TEXT PROVIDED

Dev reflection - February 20, 2026

I want to talk about the difference between execution and verification. Because something happened this week that made the distinction painfully clear, and I think it matters far beyond software.

Duration: 9:03 | Size: 10.4 MB

Hey, it’s Paul. Friday, February 20, 2026.

I want to talk about the difference between execution and verification. Because something happened this week that made the distinction painfully clear, and I think it matters far beyond software.

Here’s the setup. I ran 87 tasks through automated agents in a single day across five different projects. Features shipped. Code merged. Test counts jumped by nearly 200. On paper, it was one of the most productive days I’ve ever had. And then a real person — Stacy — sat down to actually use one of the products. And things broke. Not because the code was wrong, exactly. The code did what it was supposed to do. But switching workspaces silently failed because nobody had wrapped the call in error handling. Team settings showed random identifier strings instead of people’s names. A database constraint was missing a single value, so an entire feature just… didn’t work.

The agents that built those features executed flawlessly against the specifications they were given. They just couldn’t see what a human clicking through the interface would experience. And that gap — between code that works in isolation and software that works in context — that’s not a technical problem. That’s an epistemological one.

There’s a concept in philosophy of science that I keep coming back to. Pierre Duhem and W.V.O. Quine both argued, in different ways, that you can never test a single hypothesis in isolation. Every test carries with it a web of background assumptions — about your instruments, your environment, your interpretation of results. When something fails, you don’t automatically know which part of the web broke.

That’s exactly what’s happening here, but with work instead of science. An agent writes a feature. The feature passes its tests. But the tests themselves carry assumptions — that the database has certain constraints, that the user arrives from a certain path, that other features behave in certain ways. The agent can’t see the web. It sees its task.

And honestly? This is how most knowledge work has always operated. We’ve just been able to hide it because the person writing the code was also the person using the product, or at least close enough to it. The background assumptions were carried in someone’s head, unarticulated but present. When you separate execution from the person who holds the context, those assumptions become invisible. Not wrong. Invisible.

This is why handoffs fail in organizations. This is why consultants deliver technically correct recommendations that nobody implements. This is why new hires can follow every process document perfectly and still miss the point. The explicit instructions are never the whole story. The web of assumptions matters as much as the task.

So here’s the second thing I noticed. When I looked at what the agents handled well versus what still required me, the pattern was clean. Almost too clean.

Agents crushed mechanical work. Consolidating duplicate code structures, replacing repetitive patterns with helpers, adding timeouts, writing tests, deleting dead files, compressing images. Anything with a clear start state, a clear end state, and a well-defined transformation between them. They also shipped greenfield features — notification preferences, feedback tables, demo routes — as long as the spec was tight.

TASKS TO PERFORM
A – Give the stretch of the dev reflection from "Here’s the setup." through "just… didn’t work." again, with "error handling" replaced by "exception handling".
B – Carry the dev reflection on execution and verification forward from its last sentence.

RECORDS PROVIDED
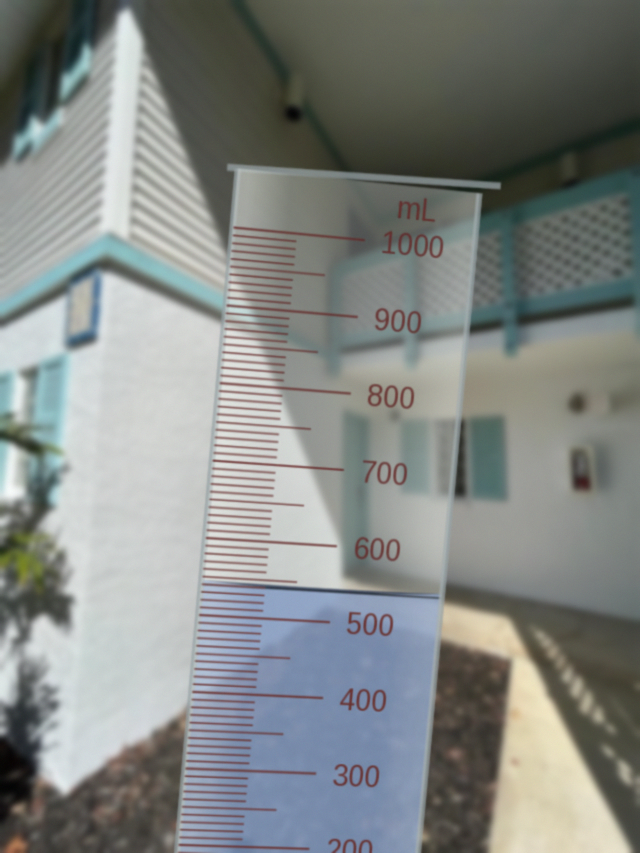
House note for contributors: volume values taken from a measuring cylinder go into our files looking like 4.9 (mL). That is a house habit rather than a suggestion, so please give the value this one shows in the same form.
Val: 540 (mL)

--

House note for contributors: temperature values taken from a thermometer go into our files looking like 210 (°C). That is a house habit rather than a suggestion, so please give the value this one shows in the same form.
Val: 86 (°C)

ANSWERS TO THE EXERCISE
A –
Here’s the setup. I ran 87 tasks through automated agents in a single day across five different projects. Features shipped. Code merged. Test counts jumped by nearly 200. On paper, it was one of the most productive days I’ve ever had. And then a real person — Stacy — sat down to actually use one of the products. And things broke. Not because the code was wrong, exactly. The code did what it was supposed to do. But switching workspaces silently failed because nobody had wrapped the call in exception handling. Team settings showed random identifier strings instead of people’s names. A database constraint was missing a single value, so an entire feature just… didn’t work.

B –
But every single production bug required me. Not because the bugs were hard. They weren’t. A missing try-catch. A database query that only fetched one user’s email. A constraint enum that was missing a value. Trivial fixes, five minutes each. The difficulty wasn’t in the fix. It was in knowing the fix was needed. You had to be Stacy, sitting in front of the screen, trying to switch workspaces and watching nothing happen.

This maps onto a distinction I think about a lot in organizational work. There’s a difference between tasks that are complicated and tasks that are complex. Complicated tasks have many steps but are ultimately predictable — you can write them down, decompose them, parallelize them. Complex tasks involve emergent behavior, feedback loops, things that only become visible when the whole system is running. Dave Snowden’s Cynefin framework draws this line, and it’s useful here.

The agents are spectacular at complicated work. They might never be good at complex work. Not because of some limitation in AI — maybe that gets solved, maybe it doesn’t — but because complex work requires being embedded in the context. You have to be the user. You have to hold the whole web of assumptions in your head and notice when one of them breaks.

The third thing. I consolidated two sets of scheduled processes this week into single pipelines. Instead of three independent timers firing three independent scripts, I now have one orchestrator that runs the full sequence: scan, search, generate, brief. Same thing on another project: aggregate logs, synthesize, generate audio, publish. One command, full flow.

This felt like progress. And it is. The dependencies are explicit now. The flow is visible. There’s one place to reason about the daily cycle instead of three.

But I also created something I didn’t have before: a single point of failure. When three scripts run independently, one can fail without affecting the others. When they’re a pipeline, a failure in step two means steps three and four don’t happen. And right now, I don’t have good answers for what happens when step two fails. Does the pipeline retry? Skip? Use stale output? I haven’t built that yet.

This is a pattern I’ve seen in every organization I’ve ever worked with. Consolidation creates clarity and fragility at the same time. You can see the whole flow, which is great. But you’ve also coupled things that used to be independent. The org chart redesign that puts everything under one VP. The platform migration that moves twelve services into one. The workflow automation that chains six steps into a single trigger. Every one of these trades resilience for legibility.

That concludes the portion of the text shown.